Muito além dos viadutos

 Foto:Luana de Castro
Foto: Luana de Castro

Aconteceu nesta terça-feira (17), a segunda atividade da série de debates sobre mobilidade urbana em derivação ao Dia Mundial Sem Carro. Dentro de um contexto pertinente – e polêmico – em torno da construção dos viadutos, a Universidade de Fortaleza recebeu a militante Marúcia Mendes (movimento Salve as Dunas do Cocó) e o professor, advogado e vereador João Alfredo (PSOL), sob coordenadoria da professora Sylvia Cavalcante, para arguirem sobre a temática “Cocó – Uma Trajetória de Resiliência e Esperança”.

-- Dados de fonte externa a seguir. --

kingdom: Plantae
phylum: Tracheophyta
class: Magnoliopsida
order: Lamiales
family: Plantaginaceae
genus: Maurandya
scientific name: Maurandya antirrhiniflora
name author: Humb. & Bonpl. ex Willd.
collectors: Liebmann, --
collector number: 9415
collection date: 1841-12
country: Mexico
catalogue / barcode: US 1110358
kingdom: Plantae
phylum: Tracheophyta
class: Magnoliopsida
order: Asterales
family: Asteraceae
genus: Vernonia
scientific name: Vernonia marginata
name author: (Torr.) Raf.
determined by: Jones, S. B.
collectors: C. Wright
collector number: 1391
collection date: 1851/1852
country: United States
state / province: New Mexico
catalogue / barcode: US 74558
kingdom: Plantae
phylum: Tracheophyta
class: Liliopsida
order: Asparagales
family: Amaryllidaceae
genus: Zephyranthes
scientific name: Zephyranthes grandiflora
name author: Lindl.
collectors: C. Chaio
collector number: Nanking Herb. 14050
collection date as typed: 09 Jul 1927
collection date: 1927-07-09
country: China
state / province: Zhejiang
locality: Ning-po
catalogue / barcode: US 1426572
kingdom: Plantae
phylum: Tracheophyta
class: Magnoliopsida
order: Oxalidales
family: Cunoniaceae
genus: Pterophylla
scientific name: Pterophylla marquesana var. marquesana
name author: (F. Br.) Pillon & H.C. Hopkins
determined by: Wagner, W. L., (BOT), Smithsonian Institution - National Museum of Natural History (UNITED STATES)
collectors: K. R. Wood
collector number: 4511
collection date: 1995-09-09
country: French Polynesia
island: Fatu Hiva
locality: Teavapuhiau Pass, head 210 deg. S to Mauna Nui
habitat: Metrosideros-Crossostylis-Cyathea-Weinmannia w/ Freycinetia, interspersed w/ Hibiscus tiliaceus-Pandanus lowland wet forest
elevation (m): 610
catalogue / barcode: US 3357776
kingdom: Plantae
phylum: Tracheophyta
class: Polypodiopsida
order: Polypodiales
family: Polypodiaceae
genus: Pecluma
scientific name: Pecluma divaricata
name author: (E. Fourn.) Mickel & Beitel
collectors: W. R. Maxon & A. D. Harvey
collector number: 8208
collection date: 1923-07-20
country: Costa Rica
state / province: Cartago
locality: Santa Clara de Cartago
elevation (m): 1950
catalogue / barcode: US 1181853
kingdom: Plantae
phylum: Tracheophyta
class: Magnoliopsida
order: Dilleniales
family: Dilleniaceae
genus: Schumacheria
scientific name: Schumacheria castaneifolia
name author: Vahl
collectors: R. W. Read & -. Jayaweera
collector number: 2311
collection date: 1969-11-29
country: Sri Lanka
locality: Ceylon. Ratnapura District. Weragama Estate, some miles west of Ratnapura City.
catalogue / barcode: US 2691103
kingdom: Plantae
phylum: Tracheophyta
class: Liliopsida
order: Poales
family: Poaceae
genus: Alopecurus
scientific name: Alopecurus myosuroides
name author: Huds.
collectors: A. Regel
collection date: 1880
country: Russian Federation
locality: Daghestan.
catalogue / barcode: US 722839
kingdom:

É por meio da apresentação do histórico de lutas em prol do Parque do Cocó, desde a década de 70, que Marúcia distingue a ocupação da área de atos ociosos e sem causa. Para ela, mais do que a luta por árvores que foram derrubadas ou que poderão ser, há, nesse manifesto, um exercício simbólico e real sobre o que entendemos por Direito à Cidade. ” É uma pena ver os ‘heróis da resistência’ lutarem com os poderes econômicos sem o apoio de uma parcela da sociedade”, enfatizou.

Foto: Luana Poynter
Foto: Luana Poynter

Marúcia denunciou, ainda, o avanço de aterros sanitários e os incêndios propositais na área vegetal. Com o fim de sua fala, a militante passou a palavra ao palestrante posterior com uma reflexão sobre o efeito paliativo da construção de um novo viaduto, e acrescentou: “Existe uma só maneira de resolver o problema da mobilidade; pela educação e reorganização da malha urbana”.

Em seguida, João Alfredo deu continuidade aos questionamentos da palestrante anterior afirmando: “Estou absolutamente convencido de que os viadutos são ilegais”. João justificou a declaração discursando sobre o desrespeito da Prefeitura pelo Direito Ambiental e Urbanístico, ressaltando que o Cocó é considerado, pelo Código Florestal e pelo Plano Diretor de Fortaleza, área de preservação permanente. O vereador apontou, também, que a verba para a construção de viadutos poderia ser utilizada para promover melhorias no sistema de transporte público.

Foto: Luana de Castro
Foto: Luana de Castro

Em tempo, ele descreveu suas percepções sensoriais ao presenciar o recuo da “tropa de choque”, que, segundo o palestrante, invadiu ilegal e violentamente o acampamento do Ocupe o Cocó, após liminar judicial: “A luta é apartidária, é pela capacidade de resistir contra a ordem, se ela for injusta. Presenciar essa conquista, não tem preço”, frisou. Ele aproveitou, então, para ironizar os chavões que denominam os ocupantes (de modo pejorativo) com um trocadilho: “Vai vagabundear, trabalhador”.